[ivory-search id="106" title="Custom Search Form"]

Koketteren met het ambacht?

17 februari 2018
Auteur(s): Jaap van ’t Hek

Ooit, lang geleden, volgde ik een opleiding bij Sioo tot adviseur. Intensief leren over dat organisaties eigenlijk niet bestaan en dat verandering soms zomaar disruptief ontstond (overigens bestond dat woord nog niet).
Ondertussen viel de muur….
Maar we leerden niet alleen over organiseren en veranderen, het ging ook over professionaliseren. Dat je als adviseur een specifiek soort beroep had. Dat het niet makkelijk was, onderhoud vroeg en inhoudelijke groei en vernieuwing veronderstelde. We zouden reflective practioners dienen te zijn. We gebruikten daarbij onder meer een boek van Pieterjan van Delden dat ik destijds met veel herkenning en instemming las. Hij beschreef daarin wat een professional is in relatie tot andere beroepstypen.


In de jaren erna heb ik vaak wat meewarig geluisterd naar managers die hun medewerkers professionals noemden, ook als het ging om sterk routinewerk of werk waar weinig kennis voor nodig was.

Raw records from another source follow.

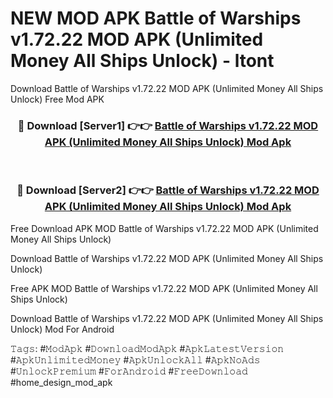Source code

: # NEW MOD APK Battle of Warships v1.72.22 MOD APK (Unlimited Money All Ships Unlock) - ltont
Download Battle of Warships v1.72.22 MOD APK (Unlimited Money All Ships Unlock) Free Mod APK

<div align="center">
<h3>🔴 Download [Server1] 👉👉 <a href="https://apk-comot.site?title=Battle_of_Warships_v1.72.22_MOD_APK_(Unlimited_Money_All_Ships_Unlock)">Battle of Warships v1.72.22 MOD APK (Unlimited Money All Ships Unlock) Mod Apk</a></h3><br>

<h3>🔴 Download [Server2] 👉👉 <a href="https://apk-comot.site?title=Battle_of_Warships_v1.72.22_MOD_APK_(Unlimited_Money_All_Ships_Unlock)">Battle of Warships v1.72.22 MOD APK (Unlimited Money All Ships Unlock) Mod Apk</a></h3>
</div>


Free Download APK MOD Battle of Warships v1.72.22 MOD APK (Unlimited Money All Ships Unlock)

Download Battle of Warships v1.72.22 MOD APK (Unlimited Money All Ships Unlock) 

Free APK MOD Battle of Warships v1.72.22 MOD APK (Unlimited Money All Ships Unlock) 

Download Battle of Warships v1.72.22 MOD APK (Unlimited Money All Ships Unlock) Mod For Android

𝚃𝚊𝚐𝚜: #𝙼𝚘𝚍𝙰𝚙𝚔 #𝙳𝚘𝚠𝚗𝚕𝚘𝚊𝚍𝙼𝚘𝚍𝙰𝚙𝚔 #𝙰𝚙𝚔𝙻𝚊𝚝𝚎𝚜𝚝𝚅𝚎𝚛𝚜𝚒𝚘𝚗 #𝙰𝚙𝚔𝚄𝚗𝚕𝚒𝚖𝚒𝚝𝚎𝚍𝙼𝚘𝚗𝚎𝚢 #𝙰𝚙𝚔𝚄𝚗𝚕𝚘𝚌𝚔𝙰𝚕𝚕 #𝙰𝚙𝚔𝙽𝚘𝙰𝚍𝚜 #𝚄𝚗𝚕𝚘𝚌𝚔𝙿𝚛𝚎𝚖𝚒𝚞𝚖 #𝙵𝚘𝚛𝙰𝚗𝚍𝚛𝚘𝚒𝚍 #𝙵𝚛𝚎𝚎𝙳𝚘𝚠𝚗𝚕𝚘𝚊𝚍 #home_design_mod_apk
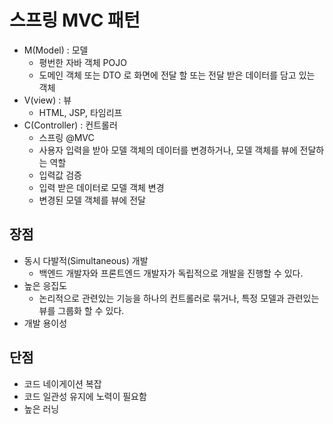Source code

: # 스프링 MVC 패턴

- M(Model) : 모델
  - 평번한 자바 객체 POJO
  - 도메인 객체 또는 DTO 로 화면에 전달 할 또는 전달 받은 데이터를 담고 있는 객체
- V(view) : 뷰
  - HTML, JSP, 타임리프
- C(Controller) : 컨트롤러
  - 스프링 @MVC
  - 사용자 입력을 받아 모델 객체의 데이터를 변경하거나, 모델 객체를 뷰에 전달하는 역할
  - 입력값 검증
  - 입력 받은 데이터로 모델 객체 변경
  - 변경된 모델 객체를 뷰에 전달
  
## 장점

- 동시 다발적(Simultaneous) 개발 
  - 백엔드 개발자와 프론트엔드 개발자가 독립적으로 개발을 진행할 수 있다.
- 높은 응집도
  - 논리적으로 관련있는 기능을 하나의 컨트롤러로 묶거나, 특정 모델과 관련있는 뷰를 그룹화 할 수 있다.
- 개발 용이성

## 단점

- 코드 네이게이션 복잡
- 코드 일관성 유지에 노력이 필요함
- 높은 러닝 
  
  
  
  
  
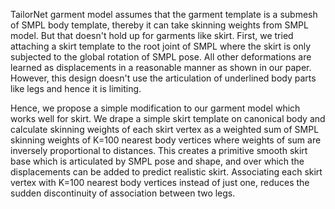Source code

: TailorNet garment model assumes that the garment template is a submesh of SMPL
body template, thereby it can take skinning weights from SMPL model.
But that doesn't hold up for garments like skirt.
First, we tried attaching a skirt template to the root joint of SMPL where the skirt
is only subjected to the global rotation of SMPL pose.
All other deformations are learned as displacements in a reasonable manner as shown
in our paper.
However, this design doesn't use the articulation of underlined body parts like legs and
hence it is limiting.

Hence, we propose a simple modification to our garment model which works well for skirt.
We drape a simple skirt template on canonical body and calculate skinning weights of
each skirt vertex as a weighted sum of SMPL skinning weights of K=100 nearest body vertices
where weights of sum are inversely proportional to distances.
This creates a primitive smooth skirt base which is articulated by SMPL pose and shape, and
over which the displacements can be added to predict realistic skirt.
Associating each skirt vertex with K=100 nearest body vertices instead of just one, reduces
the sudden discontinuity of association between two legs.
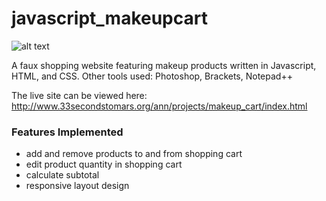 # javascript_makeupcart
![alt text](http://33secondstomars.org/ann/projects/screenshots/makeup_cart.jpg)

A faux shopping website featuring makeup products written in Javascript, HTML, and CSS. Other tools used: Photoshop, Brackets, Notepad++

The live site can be viewed here: http://www.33secondstomars.org/ann/projects/makeup_cart/index.html

### Features Implemented
- add and remove products to and from shopping cart
- edit product quantity in shopping cart
- calculate subtotal
- responsive layout design

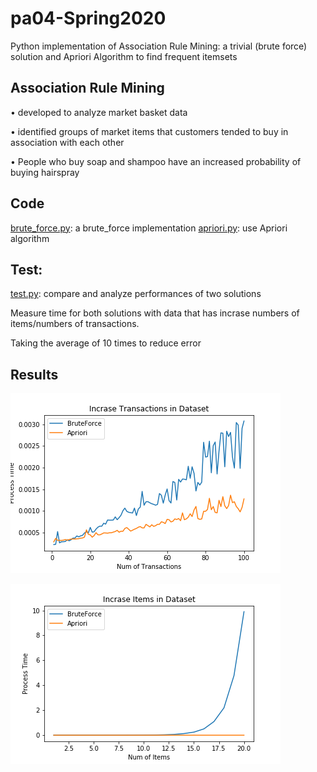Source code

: # pa04-Spring2020
 Python implementation of Association Rule Mining: a trivial (brute force) solution and Apriori Algorithm to find frequent itemsets 

## Association Rule Mining
• developed to analyze market basket data 

• identified groups of market items that customers tended to buy in association with each other 

• People who buy soap and shampoo have an increased probability of buying hairspray 

## Code
[brute_force.py](brute_force.py): a brute_force implementation
[apriori.py](apriori.py): use Apriori algorithm


## Test:
[test.py](test.py): compare and analyze performances of two solutions 

Measure time for both solutions with data that has incrase numbers of items/numbers of transactions.

Taking the average of 10 times to reduce error

## Results

 ![With increase items in datasets](Transaction.png) 

 ![With incrase transactions in datasets](items.png)
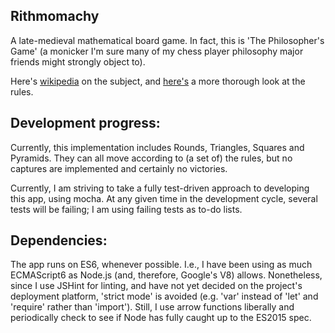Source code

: ## Rithmomachy

A late-medieval mathematical board game. In fact, this is 'The Philosopher's
Game' (a monicker I'm sure many of my chess player philosophy major friends 
might strongly object to).

Here's [wikipedia](https://en.wikipedia.org/wiki/Rithmomachy) on the subject,
and [here's](http://jducoeur.org/game-hist/game-recon-rhyth1.html) a more 
thorough look at the rules.

## Development progress:
Currently, this implementation includes Rounds, Triangles, Squares and
Pyramids. They can all move according to (a set of) the rules, but no captures
are implemented and certainly no victories. 

Currently, I am striving to take a fully test-driven approach to developing
this app, using mocha. At any given time in the development cycle, several
tests will be failing; I am using failing tests as to-do lists. 

## Dependencies:
The app runs on ES6, whenever possible. I.e., I have been using as much
ECMAScript6 as Node.js (and, therefore, Google's V8) allows. Nonetheless, 
since I use JSHint for linting, and have not yet decided on the project's
deployment platform, 'strict mode' is avoided (e.g. 'var' instead of 'let' and
'require' rather than 'import'). Still, I use arrow functions liberally and
periodically check to see if Node has fully caught up to the ES2015 spec. 
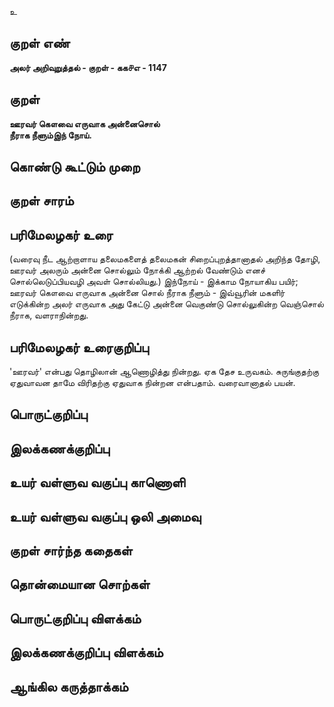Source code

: உ

## குறள் எண் 

**அலர் அறிவுறுத்தல் - குறள் - கக௪எ - 1147**

## குறள் 

**ஊரவர் கௌவை எருவாக அன்னைசொல்  
நீராக நீளும்இந் நோய்.**

## கொண்டு கூட்டும் முறை


## குறள் சாரம் 


## பரிமேலழகர் உரை

(வரைவு நீட ஆற்றாளாய தலைமகளைத் தலைமகன் சிறைப்புறத்தானாதல் அறிந்த தோழி, ஊரவர் அலரும் அன்னை சொல்லும் நோக்கி ஆற்றல் வேண்டும் எனச் சொல்லெடுப்பியவழி அவள் சொல்லியது.) இந்நோய் - இக்காம நோயாகிய பயிர்; ஊரவர் கௌவை எருவாக அன்னை சொல் நீராக நீளும் - இவ்வூரின் மகளிர் எடுக்கின்ற அலர் எருவாக அது கேட்டு அன்னை வெகுண்டு சொல்லுகின்ற வெஞ்சொல் நீராக, வளராநின்றது.

## பரிமேலழகர் உரைகுறிப்பு   

'ஊரவர்' என்பது தொழிலான் ஆணொழித்து நின்றது. ஏக தேச உருவகம். சுருங்குதற்கு ஏதுவாவன தாமே விரிதற்கு ஏதுவாக நின்றன என்பதாம். வரைவானாதல் பயன்.

## பொருட்குறிப்பு 


## இலக்கணக்குறிப்பு  


## உயர் வள்ளுவ வகுப்பு காணொளி


## உயர் வள்ளுவ வகுப்பு ஒலி அமைவு 

 
## குறள் சார்ந்த கதைகள் 


## தொன்மையான சொற்கள்


## பொருட்குறிப்பு விளக்கம்


## இலக்கணக்குறிப்பு விளக்கம்


## ஆங்கில கருத்தாக்கம் 


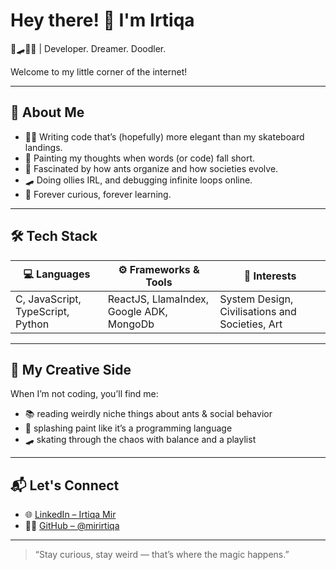# Hey there! 👋 I'm Irtiqa

🎨🛹🧠🐜 | Developer. Dreamer. Doodler. 

Welcome to my little corner of the internet!

---

## 💫 About Me

- 🧑‍💻 Writing code that’s (hopefully) more elegant than my skateboard landings.
- 🎨 Painting my thoughts when words (or code) fall short.
- 📖 Fascinated by how ants organize and how societies evolve.
- 🛹 Doing ollies IRL, and debugging infinite loops online.
- 🧠 Forever curious, forever learning.

---

## 🛠 Tech Stack

| 💻 Languages | ⚙️ Frameworks & Tools | 🎯 Interests |
|-------------|------------------------|--------------|
| C, JavaScript, TypeScript, Python | ReactJS, LlamaIndex, Google ADK, MongoDb | System Design, Civilisations and Societies, Art |

---

<!-- ## 🔥 GitHub Stats

![GitHub Streak](https://github-readme-streak-stats.herokuapp.com/?user=mirirtiqa&theme=tokyonight)
![Irtiqa's GitHub Stats](https://github-readme-stats.vercel.app/api?username=mirirtiqa&show_icons=true&theme=tokyonight)

---
--->
## 🎨 My Creative Side

When I’m not coding, you’ll find me:
- 📚 reading weirdly niche things about ants & social behavior  
- 🎨 splashing paint like it’s a programming language  
- 🛹 skating through the chaos with balance and a playlist  

---

## 📬 Let's Connect

- 🌐 [LinkedIn – Irtiqa Mir](https://in.linkedin.com/in/irtiqa-mir)
- 🧑‍🚀 [GitHub – @mirirtiqa](https://github.com/mirirtiqa)

---

> “Stay curious, stay weird — that’s where the magic happens.”


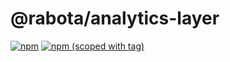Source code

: # @rabota/analytics-layer
[![npm](https://img.shields.io/npm/dt/@rabota/analytics-layer.svg?style=flat-square)](https://www.npmjs.com/package/@rabota/analytics-layer)
[![npm (scoped with tag)](https://img.shields.io/npm/v/@rabota/analytics-layer/latest.svg?style=flat-square)](https://www.npmjs.com/package/@rabota/analytics-layer)
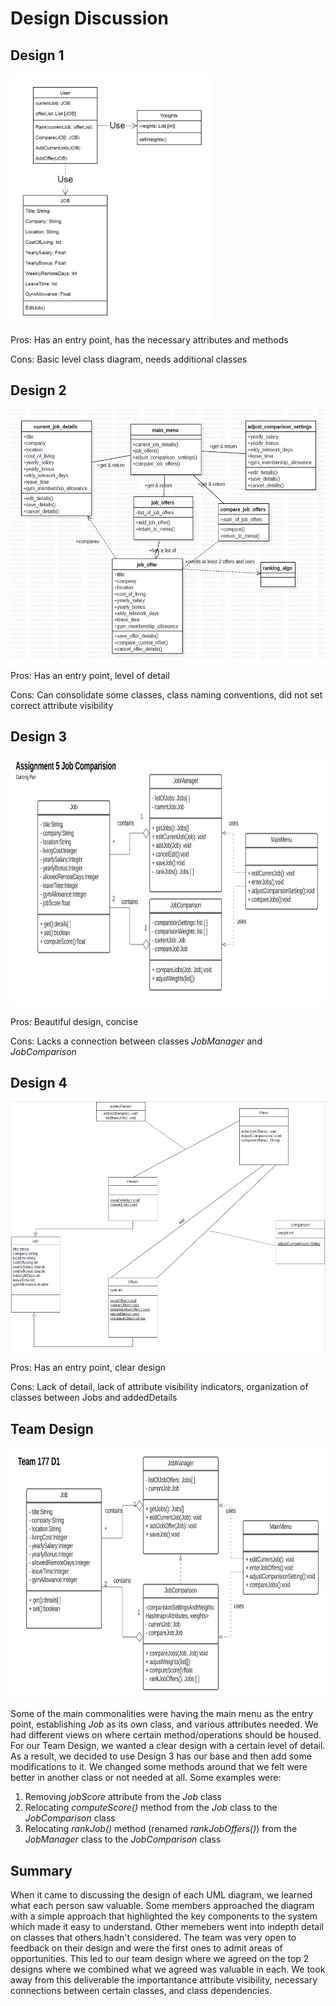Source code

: # Design Discussion


## Design 1 

<img src="./images/design1.PNG" width="323" height="400"> 

Pros: Has an entry point, has the necessary attributes and methods

Cons: Basic level class diagram, needs additional classes  

## Design 2

<img src="./images/design2.PNG" width="573" height="400">

Pros: Has an entry point, level of detail

Cons: Can consolidate some classes, class naming conventions, did not set correct attribute visibility
 

## Design 3 

<img src="./images/design3.PNG" width="826" height="400"> 

Pros: Beautiful design, concise

Cons: Lacks a connection between classes *JobManager* and *JobComparison*  

## Design 4

<img src="./images/design4.PNG" width="519" height="400">

Pros: Has an entry point, clear design

Cons: Lack of detail, lack of attribute visibility indicators, organization of classes between Jobs and addedDetails 

## Team Design
<img src="./images/design5.PNG" width="770" height="400"> 

Some of the main commonalities were having the main menu as the entry point, establishing *Job* as its own class, and various attributes needed. We had different views on where certain method/operations should be housed. For our Team Design, we wanted a clear design with a certain level of detail. As a result, we decided to use Design 3 has our base and then add some modifications to it. We changed some methods around that we felt were better in another class or not needed at all. Some examples were:
1. Removing *jobScore* attribute from the *Job* class
2. Relocating *computeScore()* method from the *Job* class to the *JobComparison* class
3. Relocating *rankJob()* method (renamed *rankJobOffers()*) from the *JobManager* class to the *JobComparison* class 


## Summary
When it came to discussing the design of each UML diagram, we learned what each person saw valuable.  Some members approached the diagram with a simple approach that highlighted the key components to the system which made it easy to understand.  Other memebers went into indepth detail on classes that others hadn't considered.  The team was very open to feedback on their design and were the first ones to admit areas of opportunities.  This led to our team design where we agreed on the top 2 designs where we combined what we agreed was valuable in each.  We took away from this deliverable the importantance attribute visibility, necessary connections between certain classes, and class dependencies.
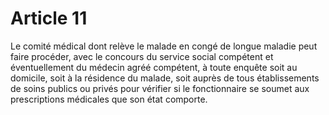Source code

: # Article 11

Le comité médical dont relève le malade en congé de longue maladie peut faire procéder, avec le concours du service social compétent et éventuellement du médecin agréé compétent, à toute enquête soit au domicile, soit à la résidence du malade, soit auprès de tous établissements de soins publics ou privés pour vérifier si le fonctionnaire se soumet aux prescriptions médicales que son état comporte.
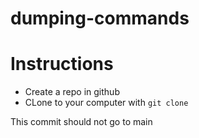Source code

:# dumping-commands

# Instructions
* Create a repo in github
* CLone to your computer with `git clone `


This commit should not go to main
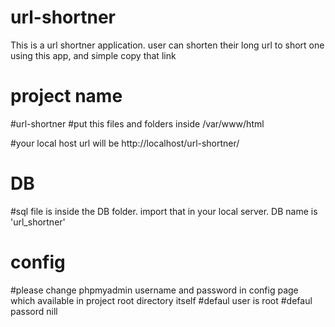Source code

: # url-shortner
This is a url shortner application. user can  shorten their long url to short one using this app, and simple copy that link


# project name
#url-shortner
#put this files and folders inside /var/www/html

#your local host url will be http://localhost/url-shortner/
# DB
#sql file is inside the DB folder. import that in your local server. DB name is 'url_shortner'

# config
#please change phpmyadmin username and password in config page which available in project root directory itself
#defaul user is root
#defaul passord nill




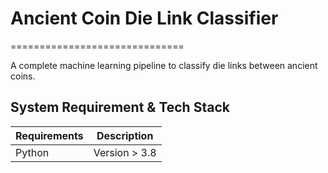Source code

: # Ancient Coin Die Link Classifier
==============================

A complete machine learning pipeline to classify die links between ancient coins.

## System Requirement & Tech Stack

| Requirements | Description  |
| ------------ | ------------ |
| Python       | Version > 3.8 |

Ik dacht vergevingsgezind: “ach laat ze maar, ze weten niet waarover ze het hebben”.
Maar de begripsverwarring werd groter en groter. Professional dook op als tegengesteld aan amateur. De amateur werd neergezet als liefhebber tegenover de liefdeloze professional. Kunstenaars bleken ook professionals en kenniswerkers maakten zich zelden als zodanig bekend. Misschien omdat het correcte woord voor hoer of kech inmiddels sexwerker was geworden terwijl ‘werker’ niet echt sexy klinkt…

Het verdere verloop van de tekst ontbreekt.